Exercise instructions =>
Rewrite the lines of every item below, replacing "scientific name" with "binomial name" and leaving everything else unchanged. Omit the pictures.

##### Data in this exercise

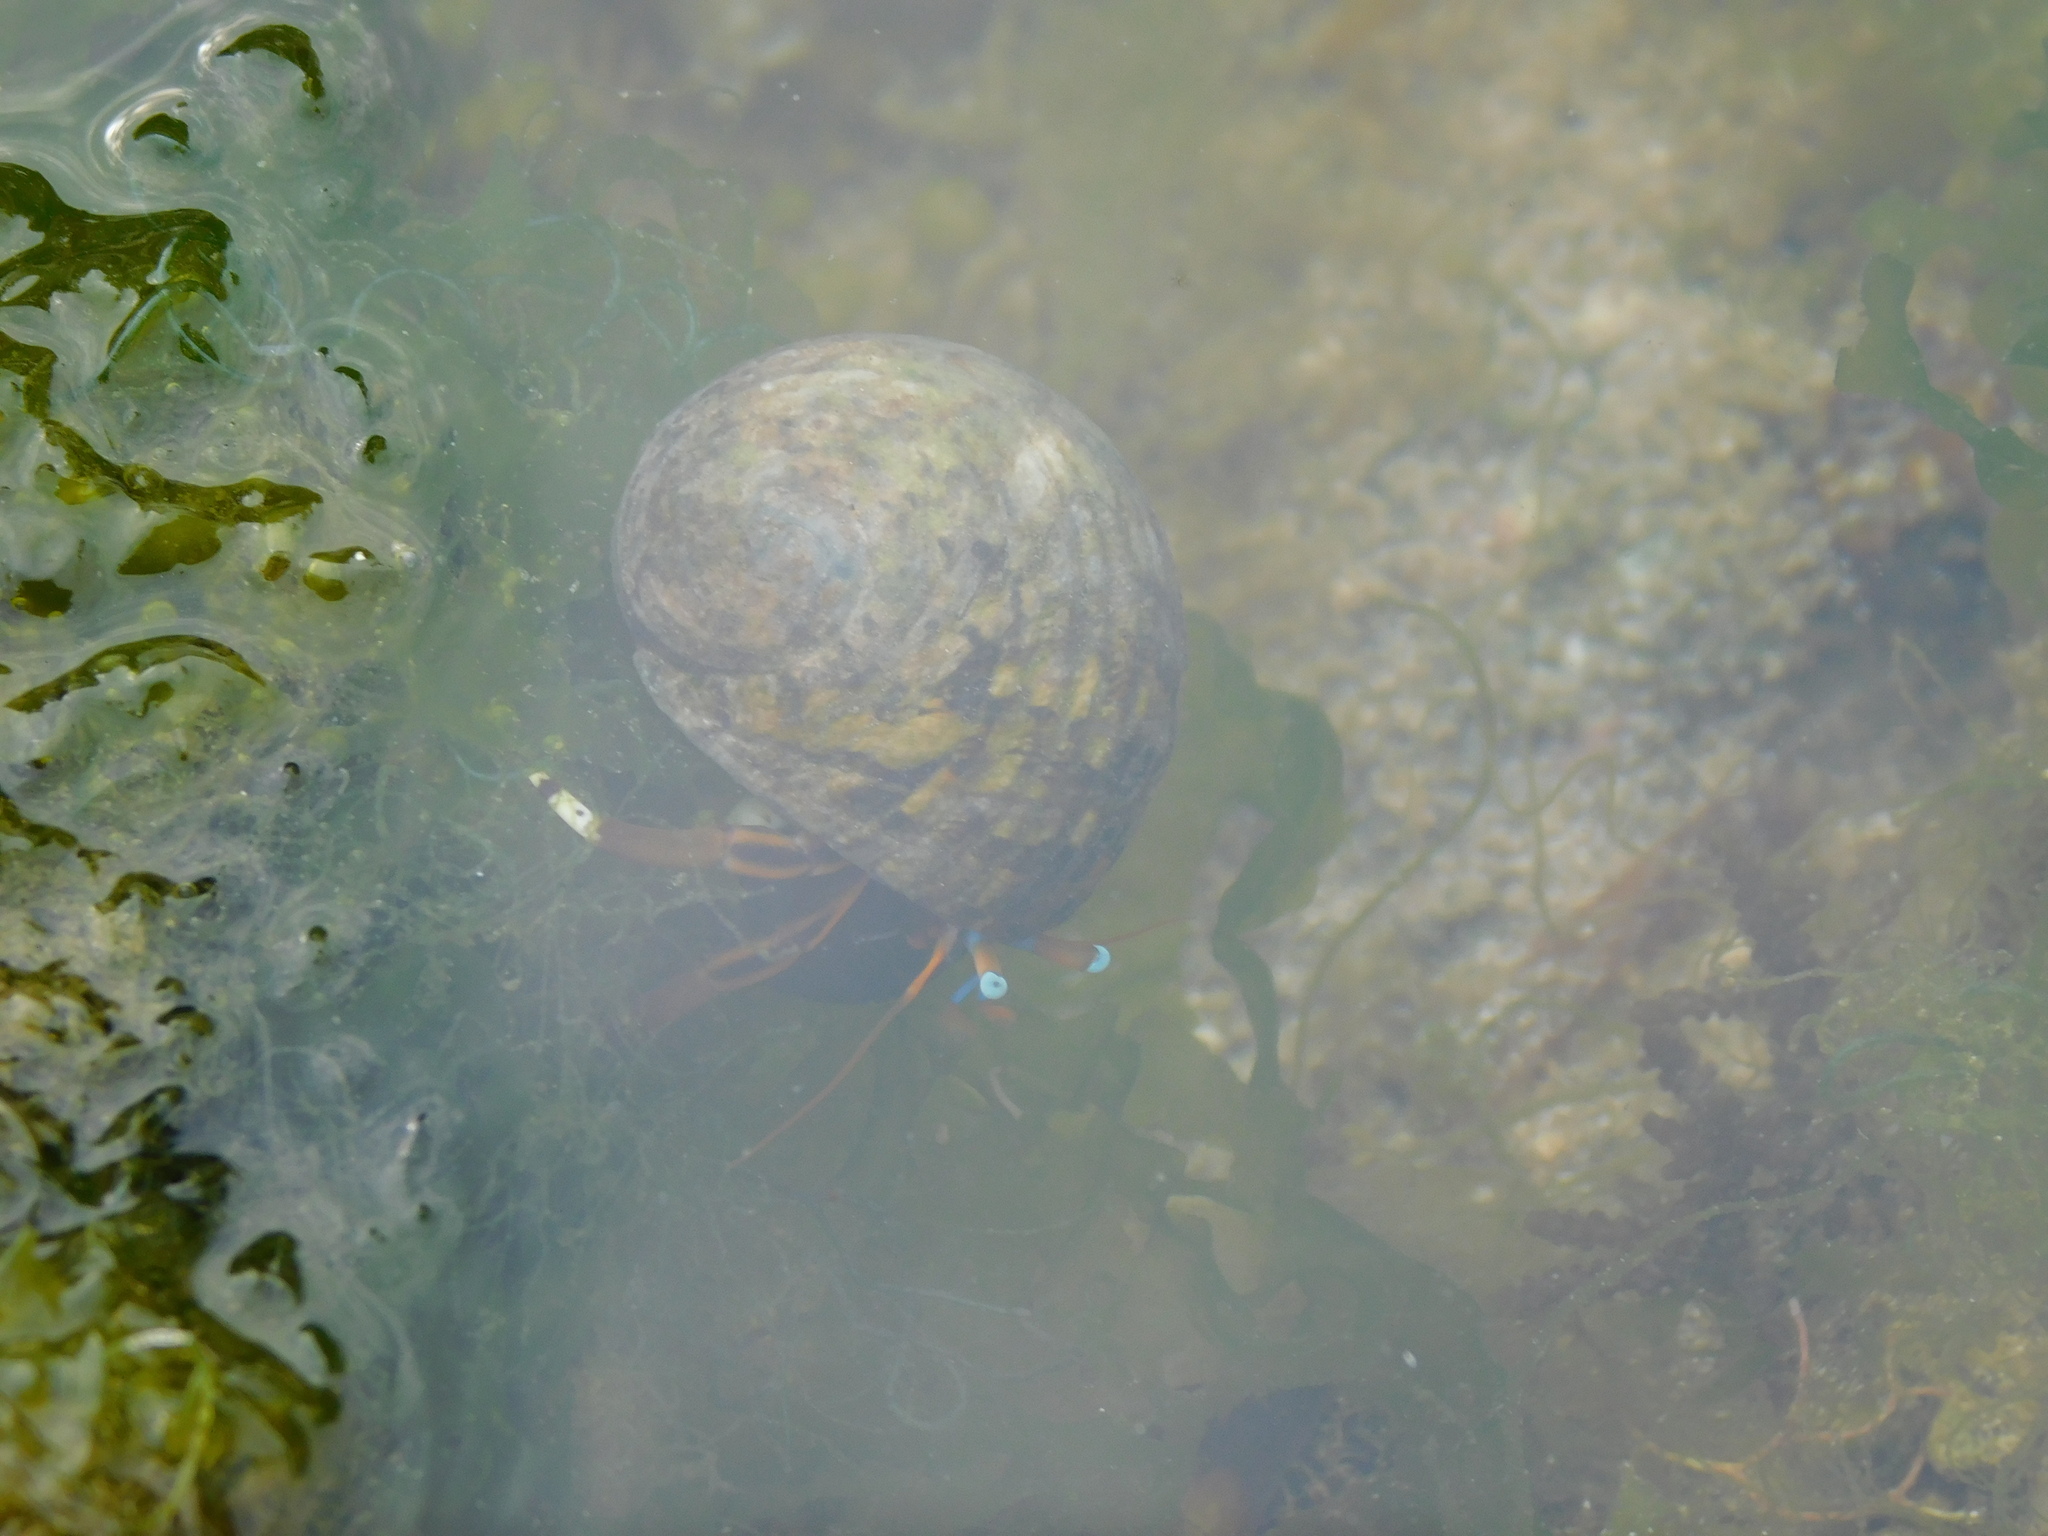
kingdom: Animalia
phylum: Arthropoda
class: Malacostraca
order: Decapoda
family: Diogenidae
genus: Calcinus
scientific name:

##########

Solution below =>
kingdom: Animalia
phylum: Arthropoda
class: Malacostraca
order: Decapoda
family: Diogenidae
genus: Calcinus
binomial name:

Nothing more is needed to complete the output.